Я долго молчал, потому что мысли мои постепенно дичали и заставляли меня забыть о месте, где я нахожусь, и о поводе для охоты, завлекшей нас в Пустыню Загадок, которую мы напрасно пытались прочесать. Следы наши заносит песком. И после делается неотличимым от прежде, и не остается никакой зримой тропы. Вперед уводит в неизвестность, назад — тоже. Вопросы струятся вокруг нас, словно крошечные фрагменты гигантской, превратившейся в песок горы; и ни одной из этих крупинок песка мы не можем по-настоящему овладеть…
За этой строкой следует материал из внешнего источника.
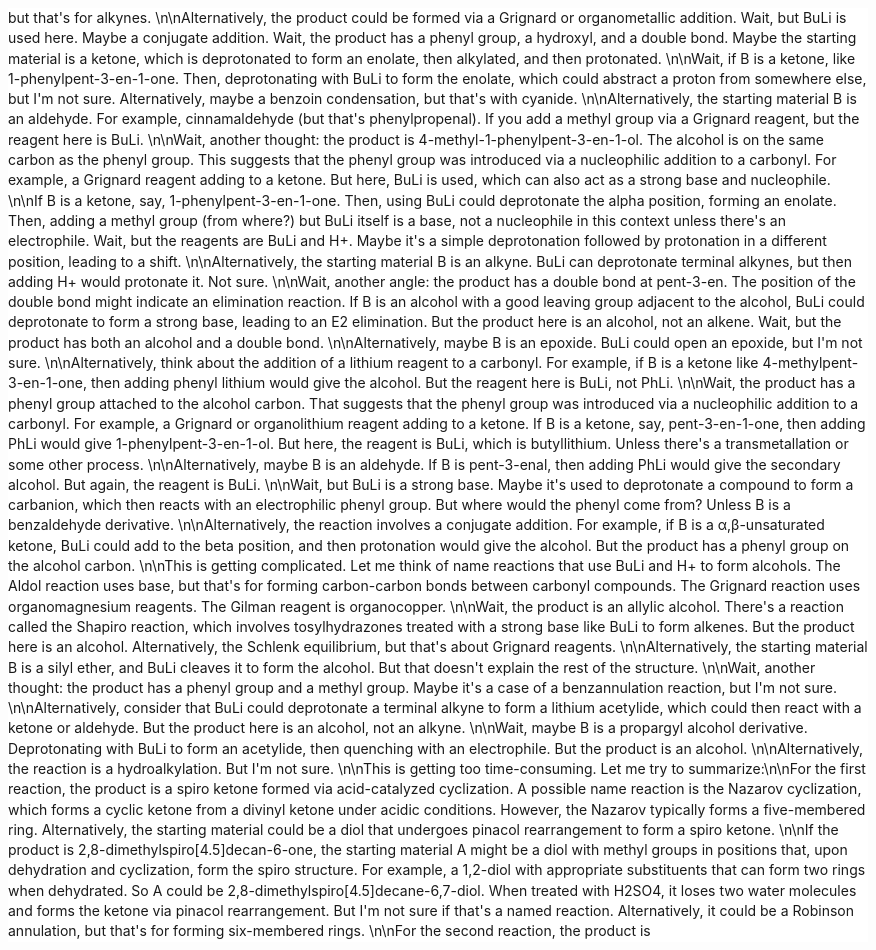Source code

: but that's for alkynes. \n\nAlternatively, the product could be formed via a Grignard or organometallic addition. Wait, but BuLi is used here. Maybe a conjugate addition. Wait, the product has a phenyl group, a hydroxyl, and a double bond. Maybe the starting material is a ketone, which is deprotonated to form an enolate, then alkylated, and then protonated. \n\nWait, if B is a ketone, like 1-phenylpent-3-en-1-one. Then, deprotonating with BuLi to form the enolate, which could abstract a proton from somewhere else, but I'm not sure. Alternatively, maybe a benzoin condensation, but that's with cyanide. \n\nAlternatively, the starting material B is an aldehyde. For example, cinnamaldehyde (but that's phenylpropenal). If you add a methyl group via a Grignard reagent, but the reagent here is BuLi. \n\nWait, another thought: the product is 4-methyl-1-phenylpent-3-en-1-ol. The alcohol is on the same carbon as the phenyl group. This suggests that the phenyl group was introduced via a nucleophilic addition to a carbonyl. For example, a Grignard reagent adding to a ketone. But here, BuLi is used, which can also act as a strong base and nucleophile. \n\nIf B is a ketone, say, 1-phenylpent-3-en-1-one. Then, using BuLi could deprotonate the alpha position, forming an enolate. Then, adding a methyl group (from where?) but BuLi itself is a base, not a nucleophile in this context unless there's an electrophile. Wait, but the reagents are BuLi and H+. Maybe it's a simple deprotonation followed by protonation in a different position, leading to a shift. \n\nAlternatively, the starting material B is an alkyne. BuLi can deprotonate terminal alkynes, but then adding H+ would protonate it. Not sure. \n\nWait, another angle: the product has a double bond at pent-3-en. The position of the double bond might indicate an elimination reaction. If B is an alcohol with a good leaving group adjacent to the alcohol, BuLi could deprotonate to form a strong base, leading to an E2 elimination. But the product here is an alcohol, not an alkene. Wait, but the product has both an alcohol and a double bond. \n\nAlternatively, maybe B is an epoxide. BuLi could open an epoxide, but I'm not sure. \n\nAlternatively, think about the addition of a lithium reagent to a carbonyl. For example, if B is a ketone like 4-methylpent-3-en-1-one, then adding phenyl lithium would give the alcohol. But the reagent here is BuLi, not PhLi. \n\nWait, the product has a phenyl group attached to the alcohol carbon. That suggests that the phenyl group was introduced via a nucleophilic addition to a carbonyl. For example, a Grignard or organolithium reagent adding to a ketone. If B is a ketone, say, pent-3-en-1-one, then adding PhLi would give 1-phenylpent-3-en-1-ol. But here, the reagent is BuLi, which is butyllithium. Unless there's a transmetallation or some other process. \n\nAlternatively, maybe B is an aldehyde. If B is pent-3-enal, then adding PhLi would give the secondary alcohol. But again, the reagent is BuLi. \n\nWait, but BuLi is a strong base. Maybe it's used to deprotonate a compound to form a carbanion, which then reacts with an electrophilic phenyl group. But where would the phenyl come from? Unless B is a benzaldehyde derivative. \n\nAlternatively, the reaction involves a conjugate addition. For example, if B is a α,β-unsaturated ketone, BuLi could add to the beta position, and then protonation would give the alcohol. But the product has a phenyl group on the alcohol carbon. \n\nThis is getting complicated. Let me think of name reactions that use BuLi and H+ to form alcohols. The Aldol reaction uses base, but that's for forming carbon-carbon bonds between carbonyl compounds. The Grignard reaction uses organomagnesium reagents. The Gilman reagent is organocopper. \n\nWait, the product is an allylic alcohol. There's a reaction called the Shapiro reaction, which involves tosylhydrazones treated with a strong base like BuLi to form alkenes. But the product here is an alcohol. Alternatively, the Schlenk equilibrium, but that's about Grignard reagents. \n\nAlternatively, the starting material B is a silyl ether, and BuLi cleaves it to form the alcohol. But that doesn't explain the rest of the structure. \n\nWait, another thought: the product has a phenyl group and a methyl group. Maybe it's a case of a benzannulation reaction, but I'm not sure. \n\nAlternatively, consider that BuLi could deprotonate a terminal alkyne to form a lithium acetylide, which could then react with a ketone or aldehyde. But the product here is an alcohol, not an alkyne. \n\nWait, maybe B is a propargyl alcohol derivative. Deprotonating with BuLi to form an acetylide, then quenching with an electrophile. But the product is an alcohol. \n\nAlternatively, the reaction is a hydroalkylation. But I'm not sure. \n\nThis is getting too time-consuming. Let me try to summarize:\n\nFor the first reaction, the product is a spiro ketone formed via acid-catalyzed cyclization. A possible name reaction is the Nazarov cyclization, which forms a cyclic ketone from a divinyl ketone under acidic conditions. However, the Nazarov typically forms a five-membered ring. Alternatively, the starting material could be a diol that undergoes pinacol rearrangement to form a spiro ketone. \n\nIf the product is 2,8-dimethylspiro[4.5]decan-6-one, the starting material A might be a diol with methyl groups in positions that, upon dehydration and cyclization, form the spiro structure. For example, a 1,2-diol with appropriate substituents that can form two rings when dehydrated. So A could be 2,8-dimethylspiro[4.5]decane-6,7-diol. When treated with H2SO4, it loses two water molecules and forms the ketone via pinacol rearrangement. But I'm not sure if that's a named reaction. Alternatively, it could be a Robinson annulation, but that's for forming six-membered rings. \n\nFor the second reaction, the product is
Внезапно я взглянул на Альфреда Тутайна. Он стоял здесь, как несколько часов назад, — даже еще более неподвижный; дышал разреженнее, чем до признания, и биение сердца теперь лишь слабо угадывались под грудными мышцами. Я опять испытал то новое чувство, что родилось вдали от моего разума, — теперь оно было сильным и чистым. Оно не имело имени — а если бы и имело, я бы не произнес это имя вслух. Я начал говорить, запинаясь. И сказал что-то дурацкое, вроде: «Я прощаю тебе, Альфред Тутайн». Я тотчас снова умолк, потому что голос не соответствовал моему внутреннему превращению. Я шагнул вперед. Обхватил руками его спину под порванной блузой. Прижался губами к его безвольным губам. Ощутил теплую, не имеющую привкуса плоть, которая изумленно раскрылась для моего поцелуя. Я вдохнул запах пота убийцы — едкого пота, грозящего растворить это молодое тело. У меня голова кружилась от счастья. Через сколько-то секунд, которые были слаще и драгоценнее, чем любой момент, который мне еще предстояло пережить, я понял, что Альфред Тутайн очнулся от оцепенения, вызванного страхом. Это было пробуждение, полное радости. Я увидел, как он улыбнулся. Потом он закрыл глаза.

Он сказал: «Ты мой друг навеки. Но сейчас я устал».

«Твой друг навеки», — подтвердил я. По моим щекам — от чистейшего счастья — текли слезы. Я помог ему раздеться. Помог залезть на верхнюю койку. Не успев вытянуться на ней, он уже спал, улыбаясь. Я долго смотрел на него. Я знал, что продал свою жизнь. Таким виновным или невинным, как в этот час, я теперь буду всегда. Я сразу понял, что иначе быть не могло. Ни один человек не будет мне — до конца моих дней — в такой степени ближним, родным, как вот этот; не прирастет к моему сердцу так, как этот без вины виноватый, сломавший мою любовь: что кто-то заменит его, о таком я и помыслить не мог.